(Saved data entries)
- Opening Delimiter -
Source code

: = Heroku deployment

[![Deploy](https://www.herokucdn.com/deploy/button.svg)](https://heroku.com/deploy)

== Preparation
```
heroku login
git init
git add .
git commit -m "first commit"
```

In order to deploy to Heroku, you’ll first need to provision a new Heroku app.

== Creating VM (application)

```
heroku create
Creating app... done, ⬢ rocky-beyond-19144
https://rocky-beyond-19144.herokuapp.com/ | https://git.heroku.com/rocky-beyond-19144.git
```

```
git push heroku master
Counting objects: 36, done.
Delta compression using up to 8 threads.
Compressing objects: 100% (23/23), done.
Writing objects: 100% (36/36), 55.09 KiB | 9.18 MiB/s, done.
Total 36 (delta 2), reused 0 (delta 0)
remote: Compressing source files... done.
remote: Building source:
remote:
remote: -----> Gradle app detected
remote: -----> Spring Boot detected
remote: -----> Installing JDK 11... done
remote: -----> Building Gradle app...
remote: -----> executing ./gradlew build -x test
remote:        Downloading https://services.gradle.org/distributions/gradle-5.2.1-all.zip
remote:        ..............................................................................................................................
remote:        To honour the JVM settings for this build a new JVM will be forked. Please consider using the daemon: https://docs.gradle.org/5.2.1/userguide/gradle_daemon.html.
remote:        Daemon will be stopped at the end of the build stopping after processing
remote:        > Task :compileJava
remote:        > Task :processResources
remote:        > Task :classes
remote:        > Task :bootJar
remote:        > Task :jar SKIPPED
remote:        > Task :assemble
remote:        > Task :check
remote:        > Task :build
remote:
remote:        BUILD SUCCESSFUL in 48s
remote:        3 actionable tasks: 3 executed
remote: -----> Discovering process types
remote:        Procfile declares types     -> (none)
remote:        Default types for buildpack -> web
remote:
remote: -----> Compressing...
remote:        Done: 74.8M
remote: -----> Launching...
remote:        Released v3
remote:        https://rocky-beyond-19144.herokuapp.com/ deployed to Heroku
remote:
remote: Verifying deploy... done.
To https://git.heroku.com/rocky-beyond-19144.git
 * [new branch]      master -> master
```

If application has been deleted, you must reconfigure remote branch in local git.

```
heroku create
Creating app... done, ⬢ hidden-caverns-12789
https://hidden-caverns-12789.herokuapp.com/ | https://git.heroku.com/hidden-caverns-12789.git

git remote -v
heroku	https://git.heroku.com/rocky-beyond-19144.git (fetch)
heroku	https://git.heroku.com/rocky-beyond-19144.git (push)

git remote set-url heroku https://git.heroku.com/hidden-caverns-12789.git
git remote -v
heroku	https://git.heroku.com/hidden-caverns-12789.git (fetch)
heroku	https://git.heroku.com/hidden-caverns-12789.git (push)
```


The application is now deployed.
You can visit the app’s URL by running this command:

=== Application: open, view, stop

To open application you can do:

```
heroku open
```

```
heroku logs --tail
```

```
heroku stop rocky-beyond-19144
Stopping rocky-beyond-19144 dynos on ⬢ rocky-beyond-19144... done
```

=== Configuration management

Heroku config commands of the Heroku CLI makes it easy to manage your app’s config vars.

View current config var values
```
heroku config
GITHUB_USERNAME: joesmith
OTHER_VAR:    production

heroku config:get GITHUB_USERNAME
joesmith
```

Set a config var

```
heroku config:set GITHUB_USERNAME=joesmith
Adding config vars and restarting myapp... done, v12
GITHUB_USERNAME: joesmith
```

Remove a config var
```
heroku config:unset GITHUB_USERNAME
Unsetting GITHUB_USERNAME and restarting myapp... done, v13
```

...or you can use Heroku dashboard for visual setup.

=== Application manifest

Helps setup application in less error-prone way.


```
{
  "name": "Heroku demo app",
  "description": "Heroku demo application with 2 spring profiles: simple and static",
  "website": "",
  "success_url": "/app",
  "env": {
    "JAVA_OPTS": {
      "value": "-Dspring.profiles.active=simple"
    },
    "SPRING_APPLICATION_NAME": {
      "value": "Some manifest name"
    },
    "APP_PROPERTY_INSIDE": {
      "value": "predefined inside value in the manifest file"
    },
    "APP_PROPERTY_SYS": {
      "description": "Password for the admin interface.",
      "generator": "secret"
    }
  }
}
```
- Closing Delimiter -
- Opening Delimiter -
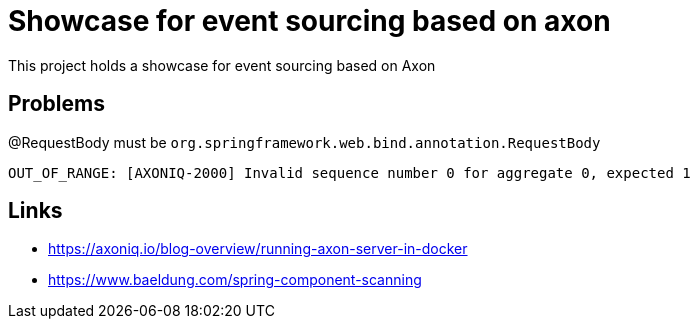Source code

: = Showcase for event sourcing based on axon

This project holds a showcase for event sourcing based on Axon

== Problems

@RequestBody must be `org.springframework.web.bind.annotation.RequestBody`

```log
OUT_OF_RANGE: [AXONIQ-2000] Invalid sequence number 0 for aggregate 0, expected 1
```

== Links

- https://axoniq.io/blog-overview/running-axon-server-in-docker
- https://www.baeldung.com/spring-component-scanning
- Closing Delimiter -
Show every line of the records above that contains the word "objects".

Solved problem =
Counting objects: 36, done.
Compressing objects: 100% (23/23), done.
Writing objects: 100% (36/36), 55.09 KiB | 9.18 MiB/s, done.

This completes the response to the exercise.